Top 5 Reasons to Attend BSDCan
by Dru Lavigne
Related link: http://www.bsdcan.org
BSDCan 2004 has wrapped up and, as any participant can attest to, was a smashing success. Over 150 developers, committers, security officers, end-users, and administrators had the opportunity to meet with their peers and learn more about Free/Net/OpenBSD and various open source applications.
Like many of the attendees, this was my first conference so I wasn't quite sure what to expect. For those who are wondering whether a BSD conference is worth the entrance fee, travel costs, and time off work, here's the Top 5 reasons why BSDCan 2004 won't be my last BSD conference and why I can't wait for BSDCan 2005:
1. The opportunity to associate names with faces. If you lurk or participate on any of the mailing lists, read BSD documentation or manpages, or keep up with BSD news, you see a lot of names and even end up corresponding via email or IRC with other BSD users. It's pretty cool to finally get the opportunity to talk face to face with these "names" and to see how many people have come across your name before and have always wanted to meet you!
2. Meeting new people. Sometimes you feel like you're the only user who has ever even heard of BSD before, especially if you live in a small town or isolated area. It's amazing to mingle with users from -16 to 60+ from all corners of the planet and to compare notes on how they use and advocate BSD. What a great venue to share frustrations and successes.
3. The scheduled talks. With 3 tracks each running 4 talks per day, there was something for every level of user. There was also a good mix of topics of interest to developers, sysadmins, businessmen, and end-users. If you've been reluctant to attend a conference because you feel intimidated by the skill level of the other attendees, go anyways. You may not understand everything, but you'll still learn a lot.

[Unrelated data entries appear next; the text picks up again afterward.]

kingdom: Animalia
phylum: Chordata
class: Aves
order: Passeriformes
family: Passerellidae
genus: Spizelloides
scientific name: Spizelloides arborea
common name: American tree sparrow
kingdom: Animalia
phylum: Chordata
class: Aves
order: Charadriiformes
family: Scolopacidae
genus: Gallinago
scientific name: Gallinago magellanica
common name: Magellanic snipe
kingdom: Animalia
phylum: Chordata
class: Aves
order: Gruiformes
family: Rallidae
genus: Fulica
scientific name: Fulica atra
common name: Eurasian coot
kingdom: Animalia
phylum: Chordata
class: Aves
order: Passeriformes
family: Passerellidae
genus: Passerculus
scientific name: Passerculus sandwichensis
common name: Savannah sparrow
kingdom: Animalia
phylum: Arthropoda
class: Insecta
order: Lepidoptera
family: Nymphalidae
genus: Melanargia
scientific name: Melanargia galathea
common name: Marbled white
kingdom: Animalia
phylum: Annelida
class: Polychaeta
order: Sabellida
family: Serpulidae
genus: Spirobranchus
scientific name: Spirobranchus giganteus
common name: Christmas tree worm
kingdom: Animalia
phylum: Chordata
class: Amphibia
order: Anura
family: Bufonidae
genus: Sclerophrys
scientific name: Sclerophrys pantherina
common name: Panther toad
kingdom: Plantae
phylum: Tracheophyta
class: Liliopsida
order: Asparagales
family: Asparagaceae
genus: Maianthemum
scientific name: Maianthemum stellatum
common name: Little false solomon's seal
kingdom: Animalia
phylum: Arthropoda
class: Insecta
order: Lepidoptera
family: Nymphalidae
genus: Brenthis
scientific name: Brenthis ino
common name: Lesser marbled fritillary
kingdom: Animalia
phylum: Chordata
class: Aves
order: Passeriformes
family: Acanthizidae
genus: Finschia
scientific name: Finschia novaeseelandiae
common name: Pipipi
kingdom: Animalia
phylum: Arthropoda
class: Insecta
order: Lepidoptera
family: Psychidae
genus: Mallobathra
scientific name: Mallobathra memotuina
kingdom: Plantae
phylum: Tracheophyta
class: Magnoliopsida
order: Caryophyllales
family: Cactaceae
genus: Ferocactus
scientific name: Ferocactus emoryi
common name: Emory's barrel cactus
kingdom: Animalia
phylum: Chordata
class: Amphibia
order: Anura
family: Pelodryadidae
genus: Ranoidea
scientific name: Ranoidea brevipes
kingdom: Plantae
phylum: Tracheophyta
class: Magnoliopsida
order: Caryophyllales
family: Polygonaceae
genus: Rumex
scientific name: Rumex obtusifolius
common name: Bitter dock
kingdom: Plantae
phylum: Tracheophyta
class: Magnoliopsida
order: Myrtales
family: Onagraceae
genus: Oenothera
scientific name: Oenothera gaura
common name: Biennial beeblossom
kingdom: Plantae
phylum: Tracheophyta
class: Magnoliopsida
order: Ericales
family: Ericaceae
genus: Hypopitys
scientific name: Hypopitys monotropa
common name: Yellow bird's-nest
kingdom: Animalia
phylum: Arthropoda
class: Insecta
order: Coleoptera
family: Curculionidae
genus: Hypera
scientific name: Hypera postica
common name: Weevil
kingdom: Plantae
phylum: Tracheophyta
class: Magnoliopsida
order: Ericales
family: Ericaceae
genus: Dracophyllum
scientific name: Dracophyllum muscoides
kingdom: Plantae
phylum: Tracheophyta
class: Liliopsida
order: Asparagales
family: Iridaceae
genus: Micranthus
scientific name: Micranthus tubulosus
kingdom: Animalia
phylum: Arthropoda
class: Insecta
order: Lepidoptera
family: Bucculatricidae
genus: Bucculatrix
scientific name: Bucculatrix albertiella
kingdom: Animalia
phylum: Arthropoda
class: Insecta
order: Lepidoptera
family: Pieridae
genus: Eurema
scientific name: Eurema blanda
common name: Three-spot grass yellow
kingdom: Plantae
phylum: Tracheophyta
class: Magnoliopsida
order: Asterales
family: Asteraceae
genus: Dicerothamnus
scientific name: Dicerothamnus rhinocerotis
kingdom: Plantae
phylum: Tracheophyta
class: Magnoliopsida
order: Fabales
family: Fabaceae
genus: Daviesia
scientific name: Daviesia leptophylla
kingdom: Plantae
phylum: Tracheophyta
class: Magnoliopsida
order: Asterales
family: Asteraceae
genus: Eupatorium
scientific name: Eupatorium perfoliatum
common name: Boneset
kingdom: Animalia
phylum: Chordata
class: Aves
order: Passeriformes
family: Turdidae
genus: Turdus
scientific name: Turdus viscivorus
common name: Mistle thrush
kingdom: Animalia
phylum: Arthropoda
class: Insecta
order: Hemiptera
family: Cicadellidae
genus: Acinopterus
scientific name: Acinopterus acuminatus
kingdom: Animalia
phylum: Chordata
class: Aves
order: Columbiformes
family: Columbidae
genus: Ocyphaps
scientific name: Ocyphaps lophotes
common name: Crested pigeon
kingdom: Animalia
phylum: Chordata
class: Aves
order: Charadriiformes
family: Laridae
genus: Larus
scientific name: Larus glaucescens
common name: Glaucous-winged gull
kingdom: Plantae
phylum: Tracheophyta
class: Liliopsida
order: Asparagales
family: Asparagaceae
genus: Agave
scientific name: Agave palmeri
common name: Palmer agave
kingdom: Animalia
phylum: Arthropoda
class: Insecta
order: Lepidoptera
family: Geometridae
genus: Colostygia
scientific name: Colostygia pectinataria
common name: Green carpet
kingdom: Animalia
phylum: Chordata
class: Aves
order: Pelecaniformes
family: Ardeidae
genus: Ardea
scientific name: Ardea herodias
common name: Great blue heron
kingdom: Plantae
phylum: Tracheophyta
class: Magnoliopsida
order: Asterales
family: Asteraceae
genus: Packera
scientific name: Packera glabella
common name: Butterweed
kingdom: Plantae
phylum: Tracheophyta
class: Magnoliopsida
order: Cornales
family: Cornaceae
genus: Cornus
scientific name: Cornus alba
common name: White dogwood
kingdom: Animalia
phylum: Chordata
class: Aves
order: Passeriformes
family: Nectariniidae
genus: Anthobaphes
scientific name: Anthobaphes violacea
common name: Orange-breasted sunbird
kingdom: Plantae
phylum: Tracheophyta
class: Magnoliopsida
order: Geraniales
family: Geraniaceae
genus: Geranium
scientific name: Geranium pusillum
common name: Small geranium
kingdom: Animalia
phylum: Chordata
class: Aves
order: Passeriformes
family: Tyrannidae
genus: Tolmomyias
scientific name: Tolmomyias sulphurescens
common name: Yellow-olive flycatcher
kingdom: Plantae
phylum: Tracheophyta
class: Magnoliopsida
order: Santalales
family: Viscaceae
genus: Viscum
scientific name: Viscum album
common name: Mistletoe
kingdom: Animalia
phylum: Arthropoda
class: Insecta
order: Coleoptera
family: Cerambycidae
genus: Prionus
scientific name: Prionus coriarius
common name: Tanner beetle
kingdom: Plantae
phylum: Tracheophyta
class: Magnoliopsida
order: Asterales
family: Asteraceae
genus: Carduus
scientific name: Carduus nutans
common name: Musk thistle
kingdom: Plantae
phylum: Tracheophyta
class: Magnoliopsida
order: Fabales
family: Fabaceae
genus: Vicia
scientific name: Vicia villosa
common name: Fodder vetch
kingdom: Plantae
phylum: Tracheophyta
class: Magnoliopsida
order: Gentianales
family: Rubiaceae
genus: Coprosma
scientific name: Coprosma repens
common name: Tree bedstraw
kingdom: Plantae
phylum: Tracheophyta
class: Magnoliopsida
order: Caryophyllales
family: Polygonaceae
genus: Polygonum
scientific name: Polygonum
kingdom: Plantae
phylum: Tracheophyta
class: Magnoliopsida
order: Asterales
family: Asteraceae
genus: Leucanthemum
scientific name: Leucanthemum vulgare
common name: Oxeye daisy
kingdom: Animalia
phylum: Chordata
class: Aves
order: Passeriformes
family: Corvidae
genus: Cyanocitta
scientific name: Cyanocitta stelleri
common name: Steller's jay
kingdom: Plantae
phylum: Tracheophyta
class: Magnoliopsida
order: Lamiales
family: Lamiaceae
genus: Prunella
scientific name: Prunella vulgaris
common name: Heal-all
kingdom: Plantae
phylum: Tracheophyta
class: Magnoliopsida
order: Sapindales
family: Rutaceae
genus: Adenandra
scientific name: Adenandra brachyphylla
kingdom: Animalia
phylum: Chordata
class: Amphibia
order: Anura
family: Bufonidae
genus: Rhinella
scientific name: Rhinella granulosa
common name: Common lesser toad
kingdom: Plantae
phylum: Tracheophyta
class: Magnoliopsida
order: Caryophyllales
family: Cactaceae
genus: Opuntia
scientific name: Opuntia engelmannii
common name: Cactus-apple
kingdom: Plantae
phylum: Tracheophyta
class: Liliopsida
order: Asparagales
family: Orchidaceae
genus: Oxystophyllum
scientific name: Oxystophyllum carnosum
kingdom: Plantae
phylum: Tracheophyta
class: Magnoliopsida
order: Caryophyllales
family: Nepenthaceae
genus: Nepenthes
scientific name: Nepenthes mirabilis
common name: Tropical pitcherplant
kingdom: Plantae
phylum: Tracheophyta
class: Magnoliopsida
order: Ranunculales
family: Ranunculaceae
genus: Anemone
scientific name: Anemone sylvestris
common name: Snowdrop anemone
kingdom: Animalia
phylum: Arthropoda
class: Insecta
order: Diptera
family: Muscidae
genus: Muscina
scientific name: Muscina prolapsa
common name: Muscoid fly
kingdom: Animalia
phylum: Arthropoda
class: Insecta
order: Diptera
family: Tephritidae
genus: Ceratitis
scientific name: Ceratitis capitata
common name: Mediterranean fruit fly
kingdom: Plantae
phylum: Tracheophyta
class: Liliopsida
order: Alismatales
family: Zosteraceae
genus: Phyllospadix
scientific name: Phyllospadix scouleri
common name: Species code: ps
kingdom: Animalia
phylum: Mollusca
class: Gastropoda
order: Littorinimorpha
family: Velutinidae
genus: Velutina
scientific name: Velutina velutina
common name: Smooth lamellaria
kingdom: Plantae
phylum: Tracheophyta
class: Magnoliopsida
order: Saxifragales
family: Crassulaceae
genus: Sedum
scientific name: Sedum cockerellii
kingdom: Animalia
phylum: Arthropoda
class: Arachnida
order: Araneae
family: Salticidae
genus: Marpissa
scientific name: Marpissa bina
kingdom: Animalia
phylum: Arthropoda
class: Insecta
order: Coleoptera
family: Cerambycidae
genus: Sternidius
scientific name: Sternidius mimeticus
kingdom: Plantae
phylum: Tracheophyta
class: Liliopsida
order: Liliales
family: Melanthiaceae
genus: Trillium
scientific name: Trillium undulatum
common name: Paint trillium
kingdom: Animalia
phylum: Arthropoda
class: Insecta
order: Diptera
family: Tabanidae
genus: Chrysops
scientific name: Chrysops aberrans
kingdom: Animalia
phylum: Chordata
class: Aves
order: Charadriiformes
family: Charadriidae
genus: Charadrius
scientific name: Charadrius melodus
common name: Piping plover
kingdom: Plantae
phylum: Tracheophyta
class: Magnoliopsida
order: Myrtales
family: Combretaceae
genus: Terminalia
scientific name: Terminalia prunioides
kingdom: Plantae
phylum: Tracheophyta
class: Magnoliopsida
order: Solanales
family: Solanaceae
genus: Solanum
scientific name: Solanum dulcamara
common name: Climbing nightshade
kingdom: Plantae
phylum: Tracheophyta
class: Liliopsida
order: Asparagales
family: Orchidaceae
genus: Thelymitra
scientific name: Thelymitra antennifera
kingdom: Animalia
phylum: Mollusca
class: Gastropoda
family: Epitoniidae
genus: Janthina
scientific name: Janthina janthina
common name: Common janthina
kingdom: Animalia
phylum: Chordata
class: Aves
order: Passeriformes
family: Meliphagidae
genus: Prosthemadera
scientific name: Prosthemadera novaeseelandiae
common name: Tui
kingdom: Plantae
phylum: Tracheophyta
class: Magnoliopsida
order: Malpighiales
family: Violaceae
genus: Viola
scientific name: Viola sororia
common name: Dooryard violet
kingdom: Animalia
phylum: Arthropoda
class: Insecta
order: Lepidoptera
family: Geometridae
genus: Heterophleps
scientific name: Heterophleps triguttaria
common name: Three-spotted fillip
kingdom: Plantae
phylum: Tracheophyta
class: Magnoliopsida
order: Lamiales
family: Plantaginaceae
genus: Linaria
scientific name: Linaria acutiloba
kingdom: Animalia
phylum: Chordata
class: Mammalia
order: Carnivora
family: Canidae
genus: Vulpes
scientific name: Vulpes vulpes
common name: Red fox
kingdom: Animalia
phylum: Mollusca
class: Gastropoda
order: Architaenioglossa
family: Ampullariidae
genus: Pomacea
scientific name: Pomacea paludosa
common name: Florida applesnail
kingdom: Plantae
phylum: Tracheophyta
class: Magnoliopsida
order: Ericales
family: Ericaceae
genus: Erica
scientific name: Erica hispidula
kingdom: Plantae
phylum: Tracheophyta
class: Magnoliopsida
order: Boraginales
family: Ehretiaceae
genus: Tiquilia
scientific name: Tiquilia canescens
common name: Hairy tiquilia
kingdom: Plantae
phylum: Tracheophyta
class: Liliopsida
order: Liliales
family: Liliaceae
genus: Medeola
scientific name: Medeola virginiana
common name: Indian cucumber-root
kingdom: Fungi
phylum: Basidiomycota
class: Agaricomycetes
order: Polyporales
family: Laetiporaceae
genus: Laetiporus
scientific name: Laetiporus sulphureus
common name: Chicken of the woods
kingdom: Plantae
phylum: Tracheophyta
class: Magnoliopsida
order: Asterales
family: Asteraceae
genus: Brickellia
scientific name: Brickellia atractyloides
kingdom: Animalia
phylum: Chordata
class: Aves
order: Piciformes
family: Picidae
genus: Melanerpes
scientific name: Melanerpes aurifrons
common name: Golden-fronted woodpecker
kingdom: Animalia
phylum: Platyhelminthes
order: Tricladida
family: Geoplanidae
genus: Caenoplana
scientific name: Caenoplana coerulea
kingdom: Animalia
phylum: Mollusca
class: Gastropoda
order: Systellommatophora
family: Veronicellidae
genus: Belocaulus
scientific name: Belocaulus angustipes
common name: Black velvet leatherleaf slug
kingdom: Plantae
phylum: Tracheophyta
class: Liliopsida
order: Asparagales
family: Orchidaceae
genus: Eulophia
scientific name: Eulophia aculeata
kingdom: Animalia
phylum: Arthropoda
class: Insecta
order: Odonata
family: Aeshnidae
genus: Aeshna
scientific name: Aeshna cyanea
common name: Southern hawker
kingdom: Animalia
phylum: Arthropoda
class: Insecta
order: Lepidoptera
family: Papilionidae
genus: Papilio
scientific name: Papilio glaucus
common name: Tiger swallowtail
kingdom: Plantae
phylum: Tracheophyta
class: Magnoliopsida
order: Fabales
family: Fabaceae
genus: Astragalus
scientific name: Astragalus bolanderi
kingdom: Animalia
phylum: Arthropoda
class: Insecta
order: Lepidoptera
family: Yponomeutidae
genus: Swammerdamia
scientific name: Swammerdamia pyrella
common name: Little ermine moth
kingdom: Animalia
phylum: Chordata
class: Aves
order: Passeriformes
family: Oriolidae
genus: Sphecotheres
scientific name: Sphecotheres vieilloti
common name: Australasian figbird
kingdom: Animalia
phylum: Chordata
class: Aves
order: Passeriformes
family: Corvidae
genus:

4. The Birds Of a Feather sessions. You've not attended a conference if you miss out on these. This is where the brainstorming occurs that ranges from deeply technical to absurdly silly. This is where you learn that the "gurus" are people too, each with their own personality. This is where you forge new friendships, broaden your horizons, and come away with new ideas to try when you get back home.
5. Networking--and I'm not talking the type that requires cabling or WAPs here. There is such a mix of users out there! If you've been thinking of starting a user group, you'll find a dozen people who already have and can provide direction. If you're trying to bring a product or service to market, you can compare notes with those in the same boat. Whatever your pet peeve or back burner project, you'll find others from whom you can garner insight and experience.
Be sure to bring lots of(and if need be, print your own) business cards and to always carry a pen. You'll want to write yourself a reminder on the back of each card as you collect them so you'll remember who was who when the conference is over.
Well, I need to catch up on a large backlog of email and some much needed sleep.
What was your favourite part of BSDCan 2004?